= Carla Calabrese =

Argentine theatre director and producer

Carla Calabrese is an Argentine theatre director, producer, actress, and educator. She is the founder and artistic director of The Stage Company, a theatre production company based in Buenos Aires. Calabrese has directed and produced several notable stage adaptations, including the Spanish-language productions of Come From Away, The Curious Incident of the Dog in the Night-Time, and Shrek the Musical.

== Career ==
Carla Calabrese started The Stage Company in 2005. The company began with plays for school audiences and developed into performance for adults, including Spanish versions of The Three Musketeers, Legend pirate and Marco Polo. In 2014, they performed A summer night’s Dream, the musical, and in 2015, Shrek, the musical.

In 2019, Calabrese premiered the Spanish-language production of Come From Away at the Teatro Maipo in Buenos Aires. The production was positively received and won multiple awards, including Best Musical and Best Direction at the 2021 Hugo Awards.

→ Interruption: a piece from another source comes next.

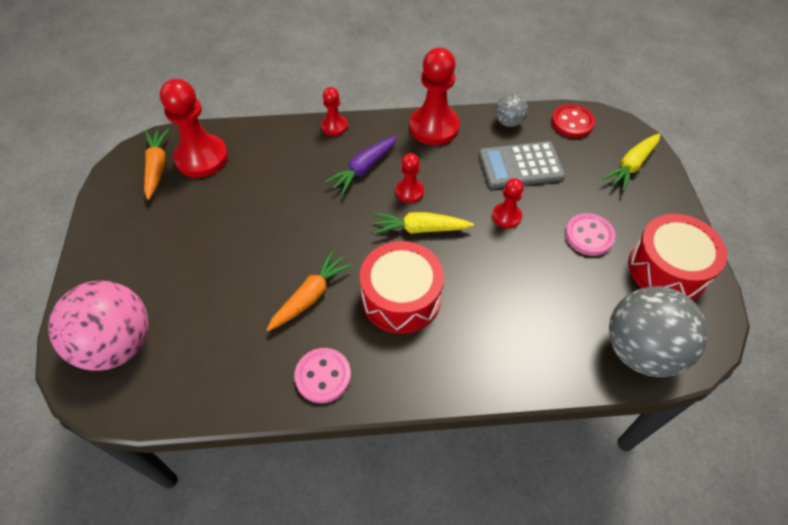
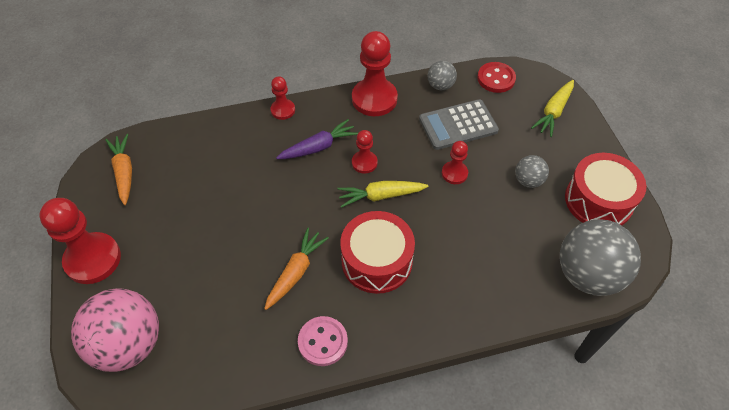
camera: 10 degrees left, 0 degrees up
(202, 158) = (165, 157): red pawn -> red pawn (93, 259)
(363, 169) = (318, 147): purple carrot -> purple carrot turned 150 degrees counterclockwise
(589, 236) = (528, 181): pink button -> grey ball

In 2022 Calabrese was associate producer for the TV Mini Series Canelones. She also acted in the series El encargado (The Boss -literally, 'The Caretaker').

Calabrese directed the Spanish-language adaptation of The Curious Incident of the Dog in the Night-Time in Buenos Aires, and later produced a revival of Shrek the Musical.

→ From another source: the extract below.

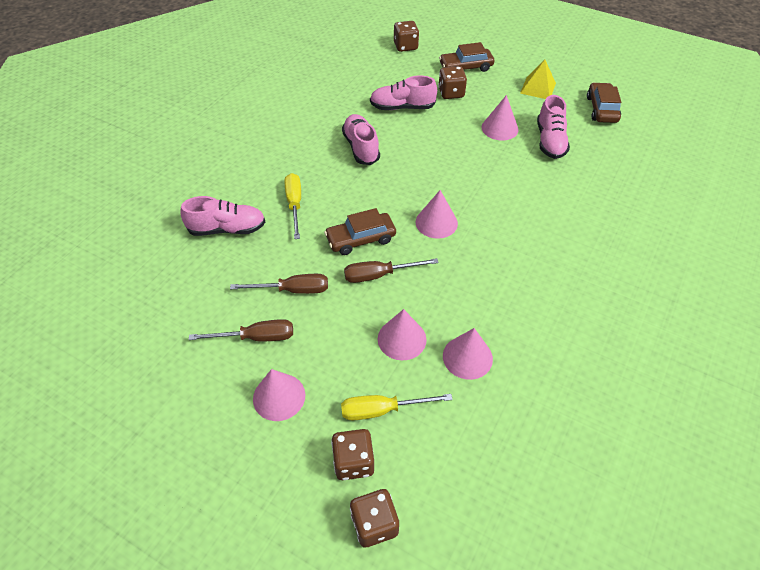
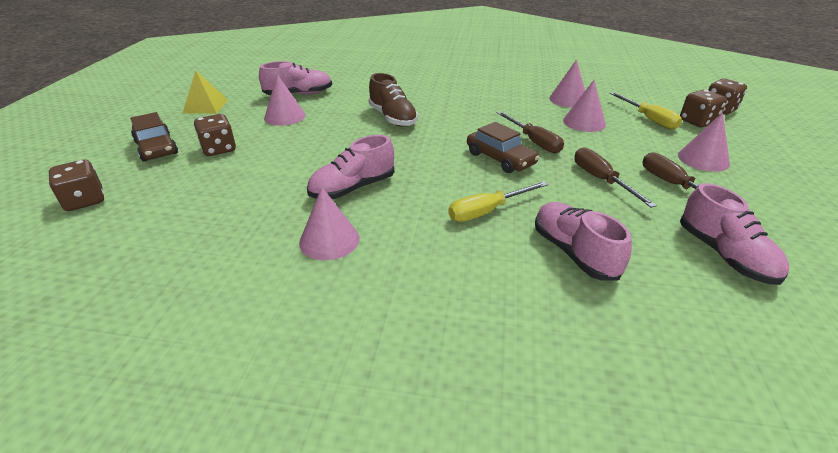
camera: 110 degrees left, 15 degrees down
(402, 107) = (256, 176): pink shoe -> pink shoe (725, 255)
(436, 222) = (445, 127): pink cone -> pink cone (329, 240)
(471, 192) = (393, 118): none -> brown shoe
(602, 109) = (241, 79): brown car -> none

In 2023, she directed Consentimiento, the local version of Nina Raine's play Consent, produced at the Teatro Maipo.

In 2023, Calabrese and the cast of Come From Away traveled to Gander, Newfoundland, to meet the residents whose stories inspired the musical.

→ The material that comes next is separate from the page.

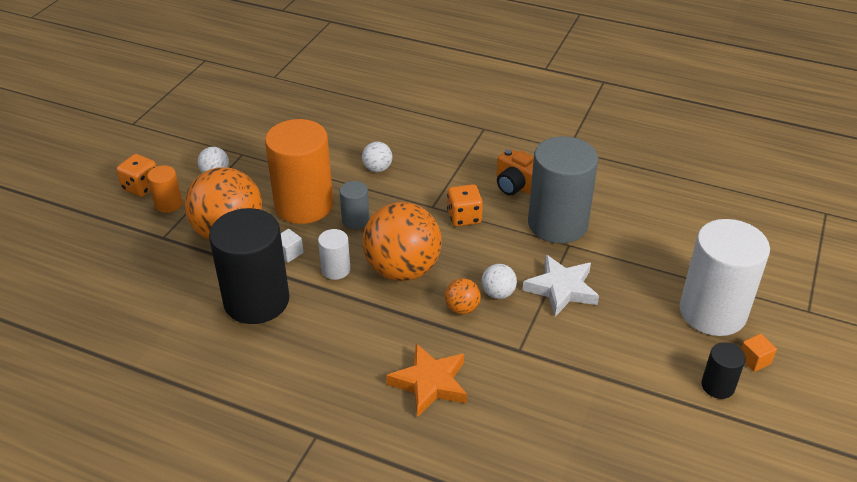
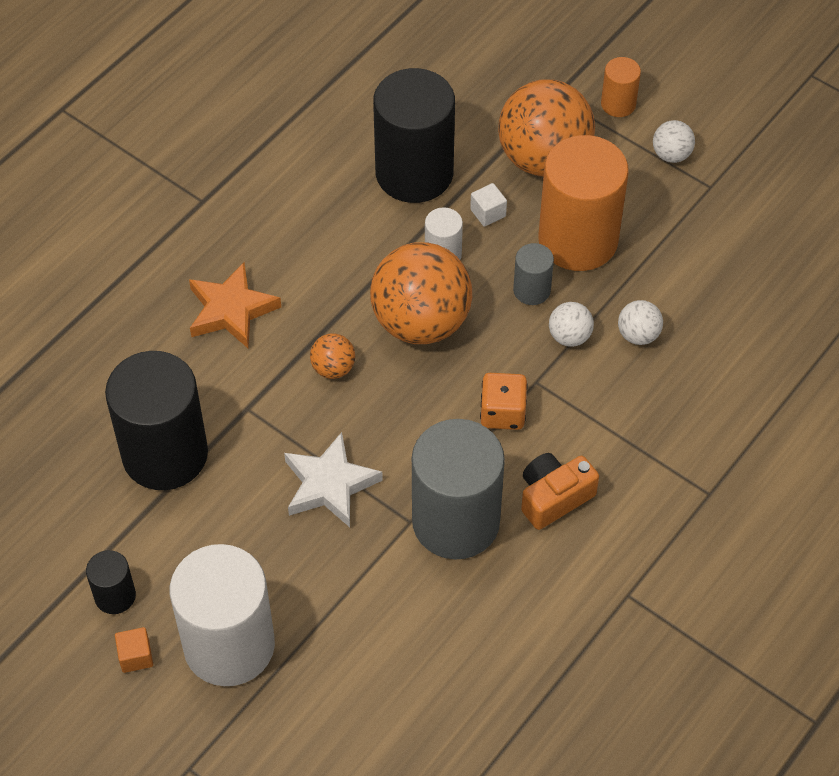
camera: 105 degrees right, 15 degrees up
(141, 187) = (661, 79): orange dice -> none
(498, 293) = (346, 412): white ball -> white ball (569, 336)
(584, 389) = (165, 454): none -> black cylinder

In 2024, Come From Away was staged in Madrid, Spain, under Calabrese's direction. The Madrid production was featured in several Spanish media outlets, including El País and La Razón.

== Humanitarian work ==
In addition to her theatre work, Calabrese co-founded the NGO Solidaire with her husband, Argentine filmmaker and philanthropist Enrique Piñeyro. In 2024, the organization launched a rescue ship, Solidaire, to assist migrants in danger on the Mediterranean Sea.

== Awards ==
- 2021 – Best Direction, Hugo Awards, for Come From Away.
- 2022 – Best Director, ACE Awards.
- 2025 – Best Musical and Best Direction, Musical Theatre Awards in Spain

== Personal life ==
Calabrese married Enrique Piñeyro in 1998; they have a son, Theo. Calabrese and Piñeyro own the Maipo theater in Buenos Aires.